Lo más destacado de estas narraciones es la presencia de un mundo propio habitado por
la insatisfacción y la angustia fraguadas en el diario vivir y expresado en un estilo
diáfano, sin artificiosos rebuscamientos. Su común denominador es la interrelación de
banalidad y trascendencia, binomio fundamental de la narrativa de este siglo. Cada
relato es un trozo de vida en el que se concentra la angustiosa búsqueda de uno mismo
que sucede al hastío de una existencia monótona o al desencanto por el vacío interior
recién descubierto. Los personajes son siempre mujeres que representan otros tantos
ejemplos de almas en conflicto con su entorno, bien por engaño o estafa de la vida, bien
por esencial insatisfacción del ser humano. La soledad es la situación más frecuente. El
amor y el paso del tiempo son los temas preferidos. Y el descontento de cada uno en el
gasto que la existencia cobra a todos es el puente que conduce a la desilusión y a la
angustia. De este modo, lejos de toda simplificación feminista, la idea resultante de
estos relatos se materializa en criaturas desarraigadas, atrapadas en un entorno con el
que no se identifican y extraviadas entre la indefensión de su propia madurez vital y el
estéril refugio en el recuerdo de la infancia.
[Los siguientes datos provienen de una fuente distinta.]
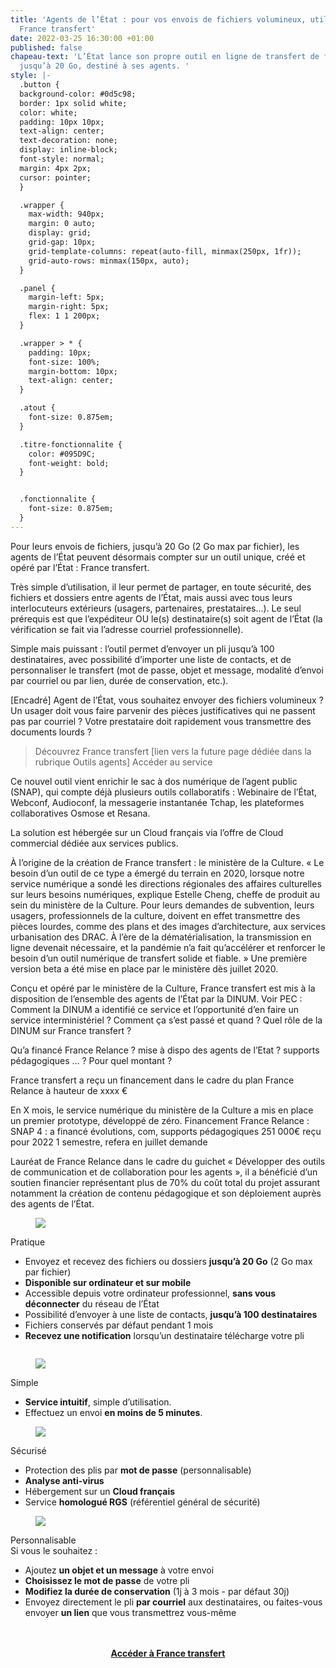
 ```yaml
---
title: 'Agents de l’État : pour vos envois de fichiers volumineux, utilisez désormais
  France transfert'
date: 2022-03-25 16:30:00 +01:00
published: false
chapeau-text: 'L’État lance son propre outil en ligne de transfert de fichiers volumineux,
  jusqu’à 20 Go, destiné à ses agents. '
style: |-
  .button {
  background-color: #0d5c98;
  border: 1px solid white;
  color: white;
  padding: 10px 10px;
  text-align: center;
  text-decoration: none;
  display: inline-block;
  font-style: normal;
  margin: 4px 2px;
  cursor: pointer;
  }

  .wrapper {
    max-width: 940px;
    margin: 0 auto;
    display: grid;
    grid-gap: 10px;
    grid-template-columns: repeat(auto-fill, minmax(250px, 1fr));
    grid-auto-rows: minmax(150px, auto);
  }

  .panel {
    margin-left: 5px;
    margin-right: 5px;
    flex: 1 1 200px;
  }

  .wrapper > * {
    padding: 10px;
    font-size: 100%;
    margin-bottom: 10px;
    text-align: center;
  }

  .atout {
    font-size: 0.875em;
  }

  .titre-fonctionnalite {
    color: #095D9C;
    font-weight: bold;
  }


  .fonctionnalite {
    font-size: 0.875em;
  }
---
```


Pour leurs envois de fichiers, jusqu’à 20 Go (2 Go max par fichier), les agents de l’État peuvent désormais compter sur un outil unique, créé et opéré par l’État : France transfert.

Très simple d’utilisation, il leur permet de partager, en toute sécurité, des fichiers et dossiers entre agents de l’État, mais aussi avec tous leurs interlocuteurs extérieurs (usagers, partenaires, prestataires…). Le seul prérequis est que l’expéditeur OU le(s) destinataire(s) soit agent de l’État (la vérification se fait via l’adresse courriel professionnelle). 

Simple mais puissant : l’outil permet d’envoyer un pli jusqu’à 100 destinataires, avec possibilité d’importer une liste de contacts, et de personnaliser le transfert (mot de passe, objet et message, modalité d’envoi par courriel ou par lien, durée de conservation, etc.).

[Encadré]
Agent de l’État, vous souhaitez envoyer des fichiers volumineux ? 
Un usager doit vous faire parvenir des pièces justificatives qui ne passent pas par courriel ? 
Votre prestataire doit rapidement vous transmettre des documents lourds ?
> Découvrez France transfert [lien vers la future page dédiée dans la rubrique Outils agents]
> Accéder au service



Ce nouvel outil vient enrichir le sac à dos numérique de l’agent public (SNAP), qui compte déjà plusieurs outils collaboratifs : Webinaire de l’État, Webconf, Audioconf, la messagerie instantanée Tchap, les plateformes collaboratives Osmose et Resana.


La solution est hébergée sur un Cloud français via l’offre de Cloud commercial dédiée aux services publics.


À l’origine de la création de France transfert : le ministère de la Culture.
« Le besoin d’un outil de ce type a émergé du terrain en 2020, lorsque notre service numérique a sondé les directions régionales des affaires culturelles sur leurs besoins numériques, explique Estelle Cheng, cheffe de produit au sein du ministère de la Culture. Pour leurs demandes de subvention, leurs usagers, professionnels de la culture, doivent en effet transmettre des pièces lourdes, comme des plans et des images d’architecture, aux services urbanisation des DRAC. À l’ère de la dématérialisation, la transmission en ligne devenait nécessaire, et la pandémie n’a fait qu’accélérer et renforcer le besoin d’un outil numérique de transfert solide et fiable. »
Une première version beta a été mise en place par le ministère dès juillet 2020.

Conçu et opéré par le ministère de la Culture, France transfert est mis à la disposition de l’ensemble des agents de l’État par la DINUM.
Voir PEC : Comment la DINUM a identifié ce service et l’opportunité d’en faire un service interministériel ?
Comment ça s’est passé et quand ?
Quel rôle de la DINUM sur France transfert ?

Qu’a financé France Relance ? mise à dispo des agents de l’Etat ? supports pédagogiques … ?
Pour quel montant ?

France transfert a reçu un financement dans le cadre du plan France Relance à hauteur de xxxx €

En X mois, le service numérique du ministère de la Culture a mis en place un premier prototype, développé de zéro. 
Financement France Relance : 
SNAP 4 : a financé évolutions, com, supports pédagogiques
251 000€ reçu pour 2022 1 semestre, refera en juillet demande

Lauréat de France Relance dans le cadre du guichet « Développer des outils de communication et de collaboration pour les agents », il a bénéficié d’un soutien financier représentant plus de 70% du coût total du projet assurant notamment la création de contenu pédagogique et son déploiement auprès des agents de l’État.

<div class="wrapper">
<div class="panel"><figure class='image-center' style='width: 30%;'>
<img src="/uploads/Discussion_en_ligne.svg"/></figure><div class="titre-fonctionnalite">Pratique</div>
<div class="atout" style="text-align: left"><ul><li>Envoyez et recevez des fichiers ou dossiers <b>jusqu’à 20 Go</b> (2 Go max par fichier)</li><li><b>Disponible sur ordinateur et sur mobile</b></li>
<li>Accessible depuis votre ordinateur professionnel, <b>sans vous déconnecter</b> du réseau de l’État</li>
<li>Possibilité d’envoyer à une liste de contacts, <b>jusqu’à 100 destinataires</b></li><li>Fichiers conservés par défaut pendant 1 mois</li><li><b>Recevez une notification</b> lorsqu’un destinataire télécharge votre pli</li></ul></div>
</div>
<div class="panel"><figure class='image-center' style='width: 30%; margin-top:28px'>
<img src="/uploads/Video.svg"/>
</figure><div class="titre-fonctionnalite">Simple</div>
<div class="atout" style="text-align: left"><ul><li><b>Service intuitif</b>, simple d’utilisation.</li>
<li>Effectuez un envoi <b>en moins de 5 minutes</b>.</li></ul></div>
</div>
<div class="panel"><figure class='image-center' style='width: 18%;'>
<img src="/uploads/Audio.svg"/></figure><div class="titre-fonctionnalite">Sécurisé</div>
<div class="atout" style="text-align: left"><ul><li>Protection des plis par <b>mot de passe</b> (personnalisable)</li>
<li><b>Analyse anti-virus</b></li>
<li>Hébergement sur un <b>Cloud français</b></li>
<li>Service <b>homologué RGS</b> (référentiel général de sécurité)</li></ul></div></div>
<div class="panel"><figure class='image-center' style='width: 30%;'>
<img src="/uploads/Presentation.svg"/></figure><div class="titre-fonctionnalite">Personnalisable</div>
<div class="atout" style="text-align: left">Si vous le souhaitez : <ul><li>Ajoutez <b>un objet et un message</b> à votre envoi</li>
<li><b>Choisissez le mot de passe</b> de votre pli</li>
<li><b>Modifiez la durée de conservation</b> (1j à 3 mois - par défaut 30j)</li>
<li>Envoyez directement le pli <b>par courriel</b> aux destinataires, ou faites-vous envoyer <b>un lien</b> que vous transmettrez vous-même</li></ul>
</div>
</div>
</div>
<br>
<br>
<div align="center" style="margin-bottom: 40px"><a href="https://francetransfert.numerique.gouv.fr/" class="button" alt="Accéder à France transfert - Lien externe"><b>Accéder à France transfert</b></a> </div>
La mayor parte de estos cuentos revelan una sabiduría literaria, siendo lo
mejores aquellos donde la ternura y el arte de sugerir se dan la mano con la ironía y un
leve distanciamiento humorístico. Así ocurre en la difícil búsqueda del amor en
“Bajo la sombra de cualquier árbol”, la añoranza de momentos idos en “El tiempo
pasa”, la imposible plenitud amorosa en “Hacer el muerto”, la incertidumbre en el
diálogo entre dos voces solitarias en “La espuma blanca de las olas del mar en las
orillas”, la patética aventura de lo cotidiano en “Total”, la imposible huída hacia
adelante en “Rita, punto y aparte” y el enfrentamiento con la vida cuando se ha perdido
la prepotencia que da la ignorancia en “La tormenta”, que es la narración más larga.